Google has stepped up the pressure on advertisers to shift from Adobe’s insecure Flash format to HTML5, telling them they have around a year to make the transition before support is switched off.
Starting from 30 June this year, Google will no longer allow Flash ads to be uploaded to AdWords or DoubleClick Digital Marketing, it said in a Google+ post yesterday.
Then from 2 January 2017, Flash-based display ads won’t be allowed to run on the Google Display Network or through DoubleClick, it said.
“Over the last few years, we’ve rolled out tools to encourage advertisers to use HTML5, so you can reach the widest possible audience across screens,” noted the web ads giant.
“To enhance the browsing experience for more people on more devices, the Google Display Network and DoubleClick Digital Marketing are now going 100% HTML5.”
Google pointed AdWords advertisers who use Flash in their campaigns to this help page to get them started on the transition to HTML5.
The move has been a long time coming and follows Google’s decisions to withdraw support for the buggy software across Android and Chrome.
Amazon has also announced a ban on Flash ads on its platforms.
Apple famously withheld support for Flash on its iOS devices, with Steve Jobs engaging in a very public spat with Adobe CEO Shantanu Narayen.

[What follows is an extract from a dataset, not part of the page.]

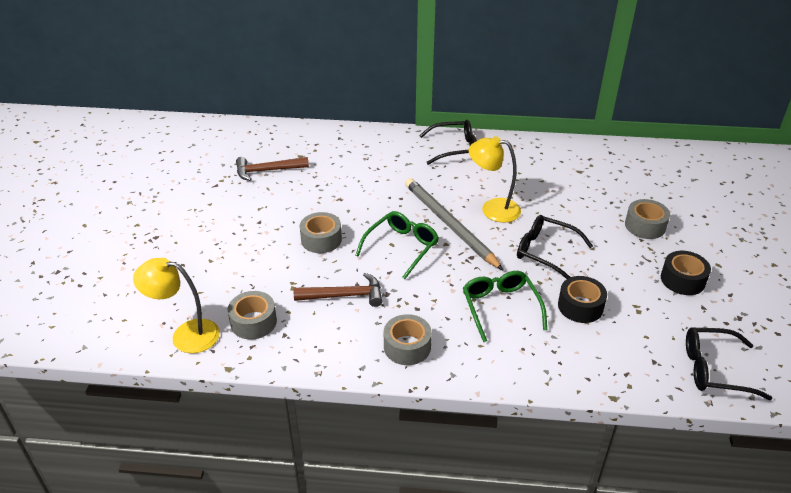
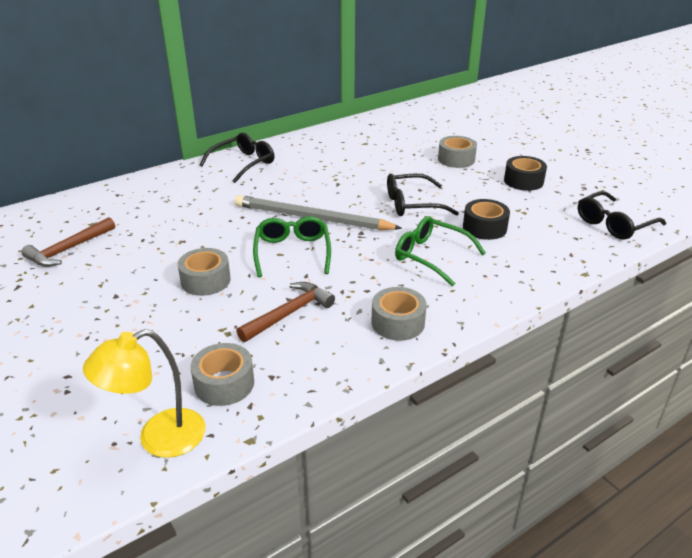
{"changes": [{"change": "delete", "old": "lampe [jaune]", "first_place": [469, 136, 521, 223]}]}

Jobs cited not only the software’s security holes but also its lack of touch support and poor performance on mobile devices at the time as contributing to Apple’s decision.
Adobe Flash continues to be a favorite target for hackers.
Just yesterday, Microsoft announced bulletin MS16-022 would fix 22 remote code execution vulnerabilities in the software.
In fact, Redmond has taken the unusual step of allocating the third-party software with its own bulletin, reflecting the volume of fixes needed for Flash embedded in IE or Edge.